Fair value of financial instruments

 

The Company follows the guidance of ASC 820-10, “Fair Value Measurements and Disclosures” (“ASC 820-10”), with respect to financial assets and liabilities that are measured at fair value. ASC 820-10 establishes a three-tier fair value hierarchy that prioritizes the inputs used in measuring fair value as follows:

 

Level 1 : Observable inputs such as quoted prices in active markets;
   
Level 2 : Inputs, other than the quoted prices in active markets, that are observable either directly or indirectly; and
   
Level 3 : Unobservable inputs in which there is little or no market data, which require the reporting entity to develop its own assumptions

 

The Company believes the carrying amount reported in the balance sheet for cash and cash equivalents, accounts receivable, prepaids and other current assets, accounts payable and accrued liabilities, income tax payable, deferred cost of revenue, deferred revenue, and due to related parties, approximate their fair values because of the short-term nature of these financial instruments.
━━━━
WORK TO BE COMPLETED: Please repeat the fair value passage above word for word, from "The Company believes" to "these financial instruments.".

STORED RECORDS:
━━━━
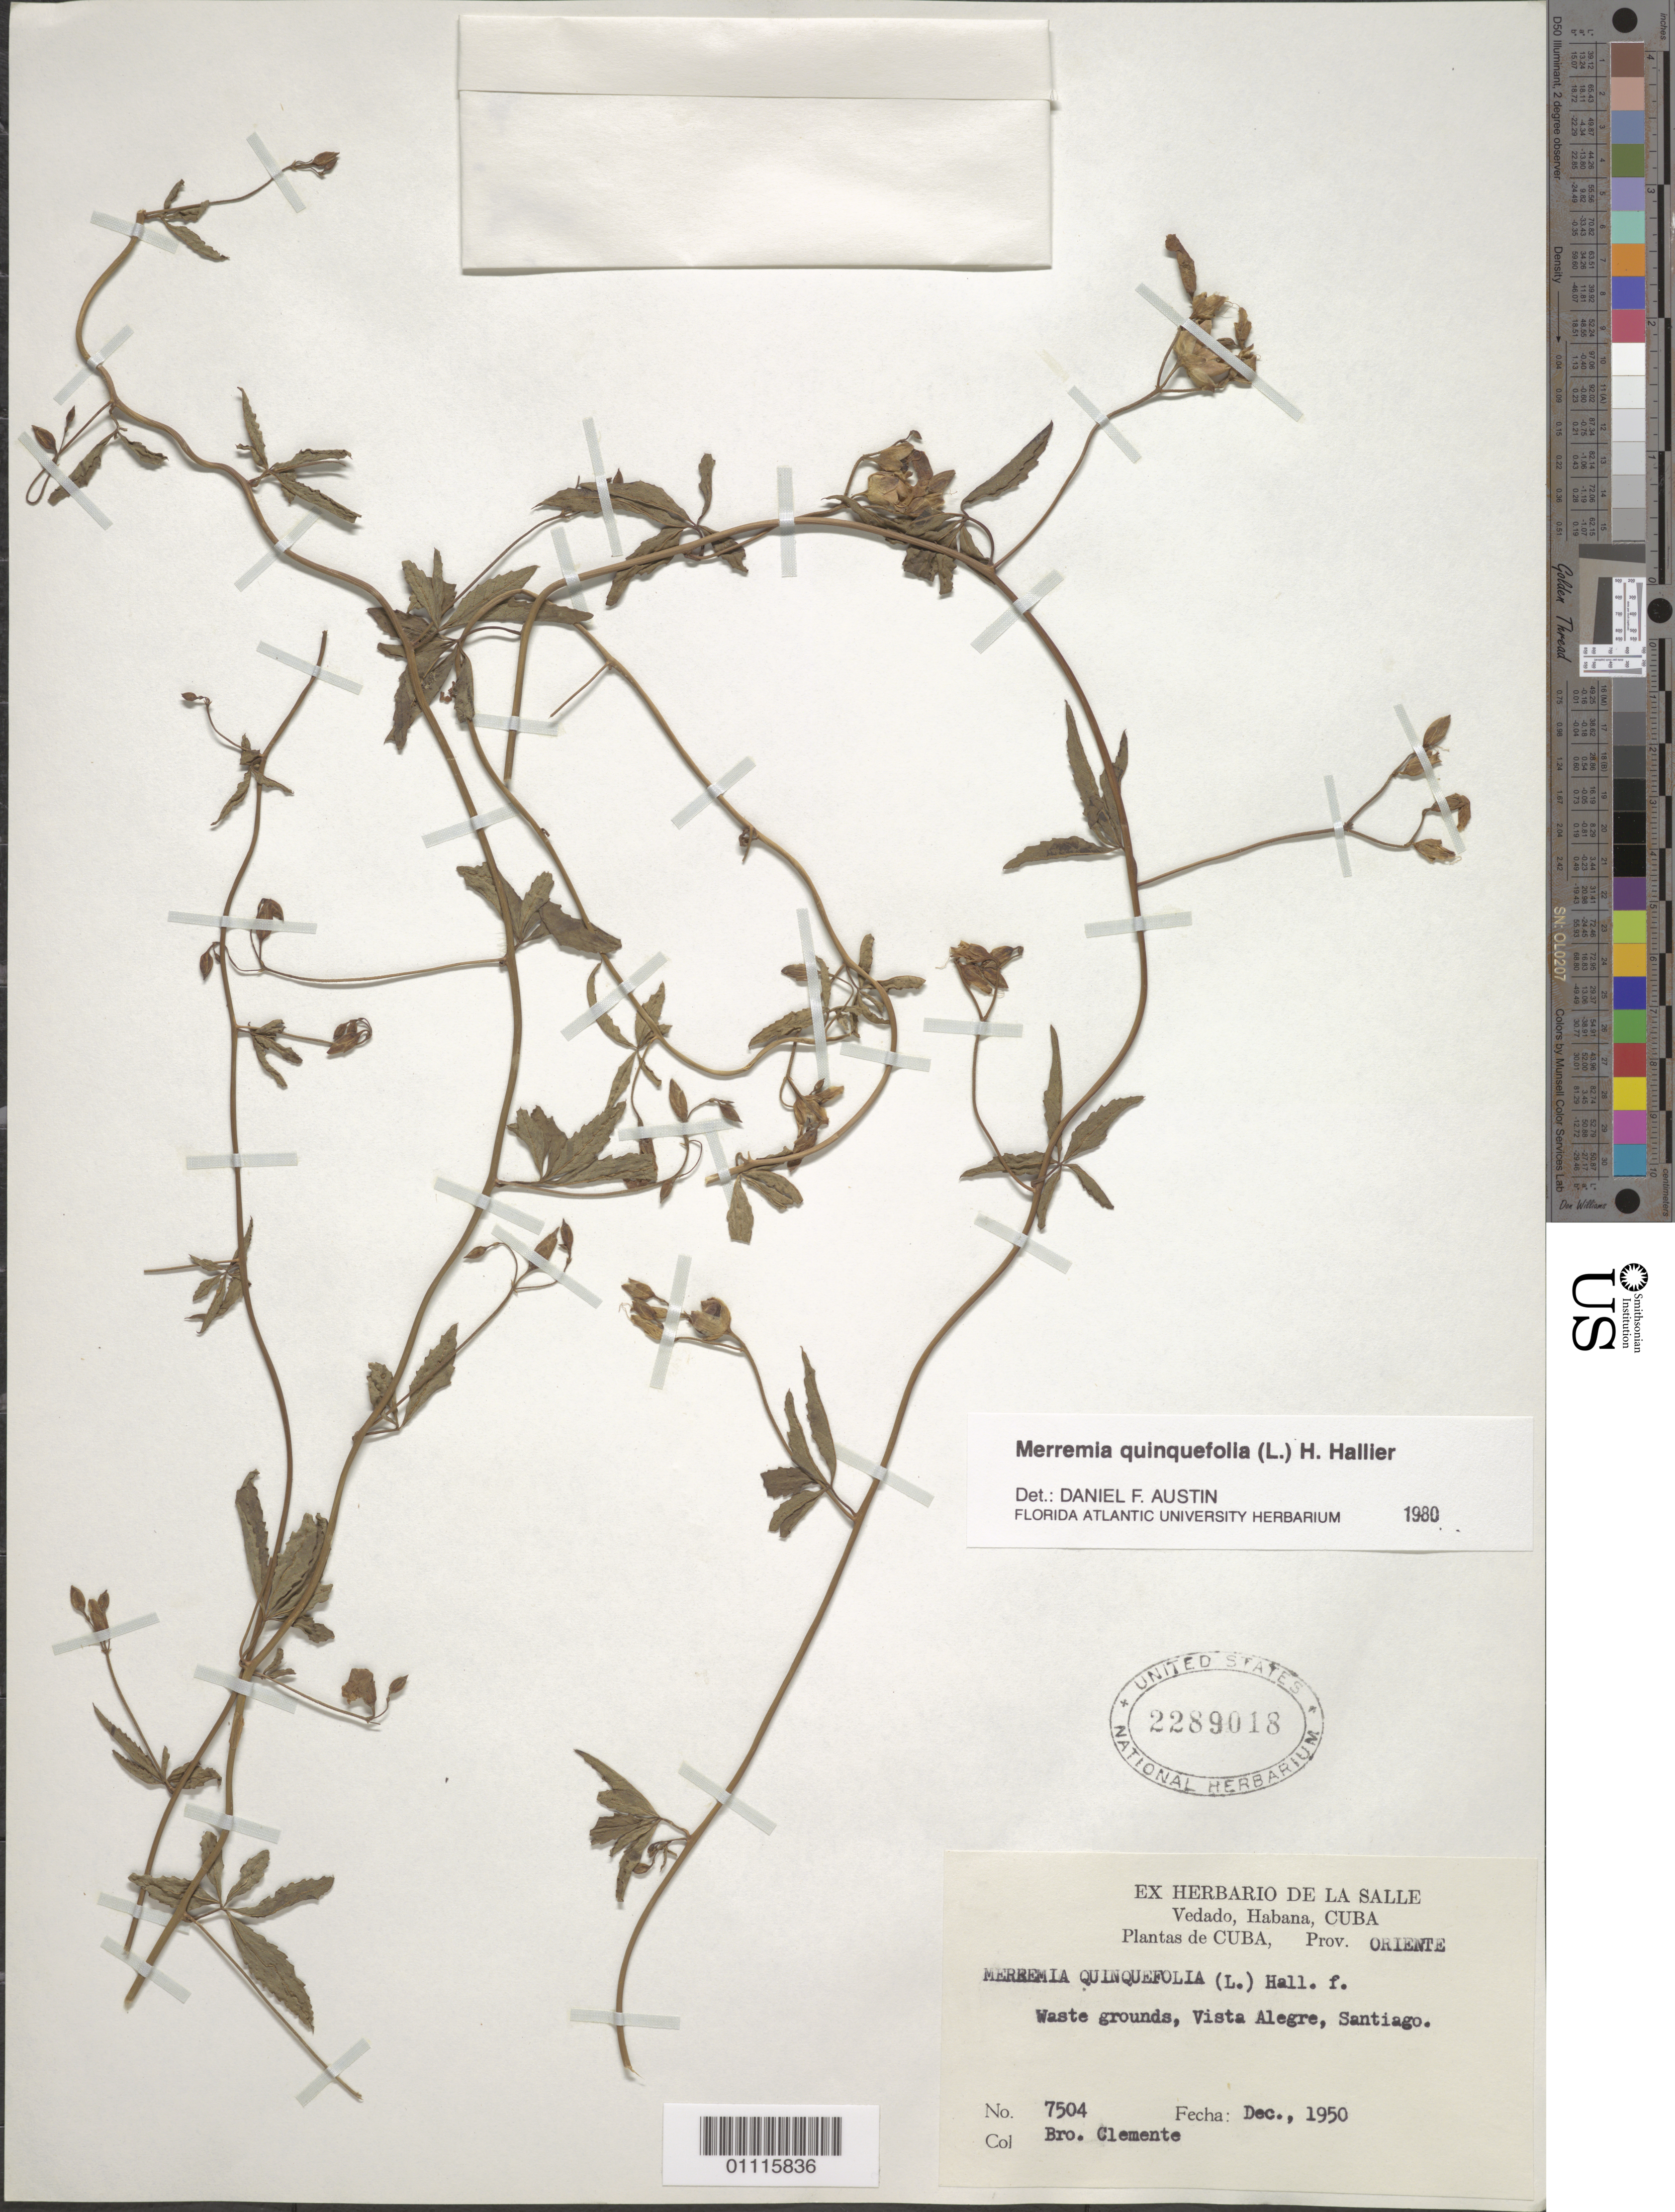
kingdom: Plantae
━━━━
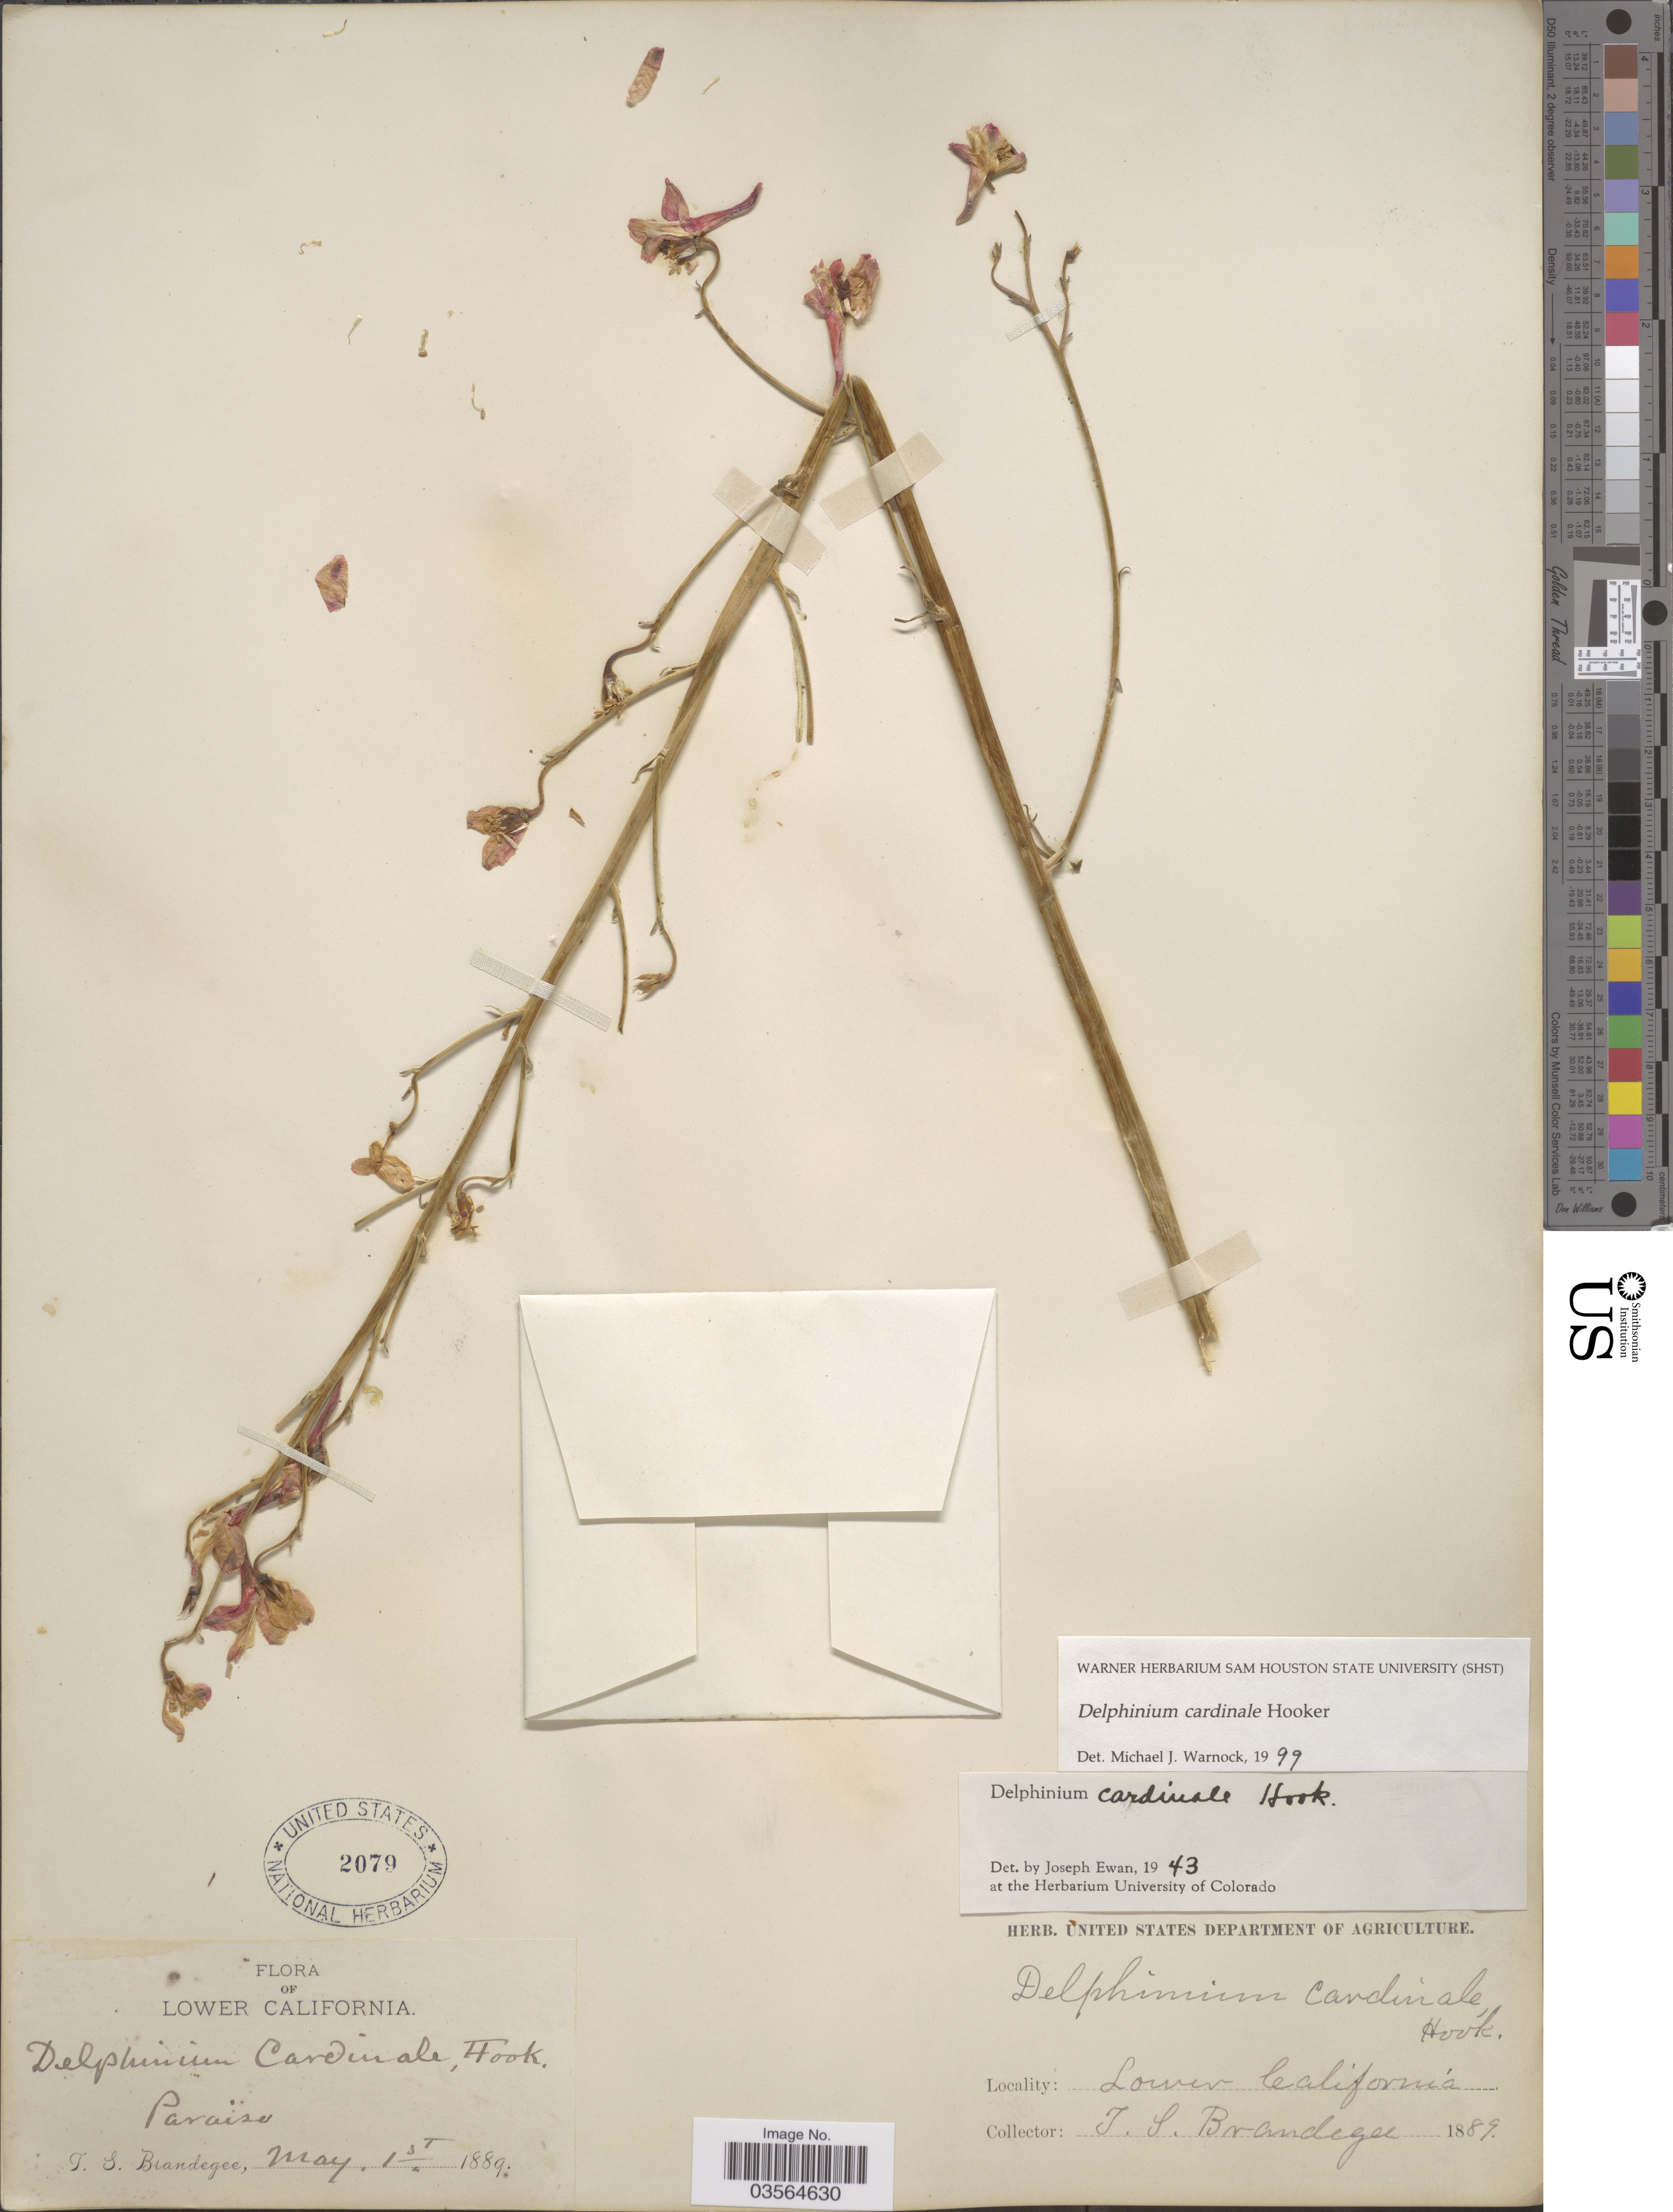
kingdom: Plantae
━━━━
OUTPUT FOR THIS TASK:
The Company believes the carrying amount reported in the balance sheet for cash and cash equivalents, accounts receivable, prepaids and other current assets, accounts payable and accrued liabilities, income tax payable, deferred cost of revenue, deferred revenue, and due to related parties, approximate their fair values because of the short-term nature of these financial instruments.